Art Fair Philippines pushes itself onto Pacific radar

Despite political volatility in the country, the fair’s organisers hope to maintain momentum with growing interest from foreign collectors as well as galleries

As it enters its fifth edition, Art Fair Philippines (AFP), opening tomorrow (16-19 February), has seen its roster expand from an initial 24 participants in 2013 to 46 this year, testifying to rapid growth in the capital city’s vibrant art scene.

“Art Fair Philippines was conceptualised to showcase the best of Philippine contemporary art in a centrally located urban setting—a car park building called The Link in Makati City, the financial district of the country,” says the fair's co-founder Lisa Periquet, a Manila-based art historian. Periquet joined with the writer Trickie Lopa and the arts administrator Dindin Araneta in 2006 to create the affordable art fair Art in the Park; they launched AFP in 2013. This year marks the debut of an AFP sister event, Ten Days of Art, with a series of installations in public spaces that started on 9 February.

The bulk of participating dealers hail from the archipelago nation, though the fair now also attracts Asian galleries specialising in emerging talent, including Jakarta’s Roh Projects, Singapore’s Arndt Fine Art, and Edouard Malingue from Hong Kong and Shanghai.

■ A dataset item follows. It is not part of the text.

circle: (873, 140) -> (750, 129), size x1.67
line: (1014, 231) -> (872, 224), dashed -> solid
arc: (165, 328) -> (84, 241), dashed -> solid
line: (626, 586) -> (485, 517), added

The collector base leans local, Araneta says, adding: “The foreign gallerists have observed that local buyers seem younger in age and with disposable income for art collecting.”

As the fair’s profile has grown, collectors have started coming from Singapore and Hong Kong. According to Birgit Zimmermann, the director of experimental Manila gallery 1335Mabini, “Art Fair Philippines has developed into an event that draws international attention.” Zimmermann is attending for a fourth year and showing works by Poklong Anading and Kiri Dalena. For Manila, she says, AFP is “the perfect event, successful in every sense. I like the vibes.”

The domestic market for contemporary Philippine art is thriving, say the AFP organisers, and artists such as Maria Taniguchi, Martha Atienza and Ronald Ventura are gaining global stature. “We have a lively, bustling art scene, an art ecosystem that is exciting because it is still developing,” says Lopa. “It may not elicit rumblings in cities like Hong Kong, Tokyo and Singapore, but here, because these [developments] have burgeoned only within the last five years, the buzz is palpable.”

That energy now faces the new administration of the president, Rodrigo Duterte, who, since his election in May 2016, has made headlines for his aggressive war on drugs, hostility to journalists, and unpredictable foreign policy—all of which threaten a decade of robust economic growth. “Art Fair Philippines 2017 will be the first art fair held under the new administration,” Araneta says. “It is crucial for the Philippines to have a strong economy for the art market to continue to grow. Equally important is that international visitors know and feel that it is safe to visit the country for cultural tourism to progress.”

“The art market will go where the economy does,” Lopa says, but the political situation could prove a fertile subject for the country’s artists. “Philippine art has a strong tradition of sociopolitical commentary,” she adds. “Current events will make their way into our visual arts.”